Written by Michael Curtis–the author of Stonehell Dungeon: Down Night-Haunted Halls and The Dungeon AlphabetIncursion of the Ultradimension begins with the player characters on their way somewhere when they have stopped overnight at the jungle village of Glazhaus. This makes it easy for the Judge to slot the scenario into an existing or ongoing campaign. Yet during their stay, disaster strikes and everyone, including the player characters, have to scramble to safety. In the wake of the disaster an old horror appears, one that has not been seen for generations and one that the villagers are ill-equipped to deal with given the all too recent disaster, but guess who is?

Going out to the starkly empty island off the coast and the adventurers find a strange building and inside that, an even stranger complex. This is a scientific research facility which has been invaded by, guess what, an Incursion of the Ultradimension. It has a highly regular design, an industrial design, with a high degree of interconnectivity, it being essentially an unfolded tesseract rendered into two dimensions rather than multiple dimensions. What this highlights is a feature crucial to Mutant Crawl Classics and to its genre in general, its adaptation of contemporary or near-future facilities into dungeons that the characters of Mutant Crawl Classics can then explore. This brings in a certain ‘blue-collar’ feel to the Sci-Fi of Incursion of the Ultradimension which is further increased by the nature of the threat that echoes that of the 1979 movie, Alien.

The complex is full of strange creatures and weird growths, most of which are either dangerous or inimical to the player characters. The scenario does include opportunities for roleplaying though. Initially in the village following the disaster, but also inside the complex itself. As expected, some of this is with the complex itself. After all, no self-respecting Sci-Fi scientific research facility would be complete without an intelligent computer to talk to, but not all of the inhabitants of the complex are necessarily hostile towards the player characters.

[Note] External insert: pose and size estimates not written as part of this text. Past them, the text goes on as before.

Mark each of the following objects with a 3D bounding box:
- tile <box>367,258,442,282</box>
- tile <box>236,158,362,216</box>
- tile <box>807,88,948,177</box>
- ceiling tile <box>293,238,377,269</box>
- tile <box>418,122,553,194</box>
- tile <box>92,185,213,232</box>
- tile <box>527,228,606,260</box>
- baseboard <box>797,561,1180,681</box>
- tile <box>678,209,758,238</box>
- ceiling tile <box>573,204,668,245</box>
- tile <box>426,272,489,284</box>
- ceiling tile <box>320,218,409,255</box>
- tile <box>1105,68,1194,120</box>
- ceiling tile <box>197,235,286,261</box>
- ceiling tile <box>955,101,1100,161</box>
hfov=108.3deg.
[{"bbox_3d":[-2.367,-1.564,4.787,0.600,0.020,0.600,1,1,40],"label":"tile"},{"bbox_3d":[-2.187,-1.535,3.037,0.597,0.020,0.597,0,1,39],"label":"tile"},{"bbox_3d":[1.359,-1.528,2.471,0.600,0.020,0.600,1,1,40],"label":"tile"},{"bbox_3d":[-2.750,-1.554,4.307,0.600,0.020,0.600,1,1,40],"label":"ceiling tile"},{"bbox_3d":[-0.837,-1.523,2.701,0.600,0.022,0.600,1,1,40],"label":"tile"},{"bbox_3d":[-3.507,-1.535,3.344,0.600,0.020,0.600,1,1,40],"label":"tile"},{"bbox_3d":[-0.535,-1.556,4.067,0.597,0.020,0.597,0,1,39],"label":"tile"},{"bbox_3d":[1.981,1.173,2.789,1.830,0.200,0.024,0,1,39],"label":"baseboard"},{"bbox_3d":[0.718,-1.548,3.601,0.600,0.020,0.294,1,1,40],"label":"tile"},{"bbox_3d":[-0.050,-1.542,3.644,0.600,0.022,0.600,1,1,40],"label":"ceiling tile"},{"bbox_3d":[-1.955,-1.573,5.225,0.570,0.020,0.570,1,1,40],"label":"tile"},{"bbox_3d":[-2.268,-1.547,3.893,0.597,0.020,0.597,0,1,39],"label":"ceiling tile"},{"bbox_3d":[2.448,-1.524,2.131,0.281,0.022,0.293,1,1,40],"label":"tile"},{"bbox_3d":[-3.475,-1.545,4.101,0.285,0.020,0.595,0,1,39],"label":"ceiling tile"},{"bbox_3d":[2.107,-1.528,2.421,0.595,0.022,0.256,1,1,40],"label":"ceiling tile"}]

In fact, some of them will probably be happy to see them and given how cute they are, the player characters will doubtless be pleased to see them.

In general, Mutant Crawl Classics #3: Incursion of the Ultradimension is well-written and easy to grasp. Its tone is weird rather than wacky or gonzo, but that should not be held against the scenario. It very much needs another edit and to fair, whilst the artwork is really good, it good have been better used. In particular, it would have been nice if the images of monsters had been matched with the monster stats. This would have made them easier to vizualise by the Judge and thus easier for her to describe them to her players.

If there is an issue with Incursion of the Ultradimension, it is really how it deals with any aftermath. In the long term, it has the potential to link to further sequels based at other research sites and to that end describes a map that the player characters might see, although it does not actually provide such a map as a handout. This is not necessarily a bad thing as it allows the Judge to place any such sequels anywhere in her own campaign world, and anyway, Mutant Crawl Classics is not a roleplaying game with a tightly defined setting. Yet in the short term, the scenario could have explored the possible outcomes in more depth, in particular what might happen to the potentially non-hostile race to be found in the complex, because as with other aspects of the scenario, they have the potential to change the Judge’s campaign world. It would have been nice if guidelines had been included for members of this race had replacement player characters been needed. The likelihood is that any player will enjoy roleplaying one of these creatures with cute, twitchy noses.

In comparison to previous scenarios, Mutant Crawl Classics #3: Incursion of the Ultradimension feels nicely compact rather than sprawling. Like previous entries in the series, this is only twenty pages long, which together with its set-up, makes it easy to bring to a campaign. Mutant Crawl Classics #3: Incursion of the Ultradimension should provide two or three good sessions’ worth of play with a strong emphasis on claustrophobic horror and weirdness.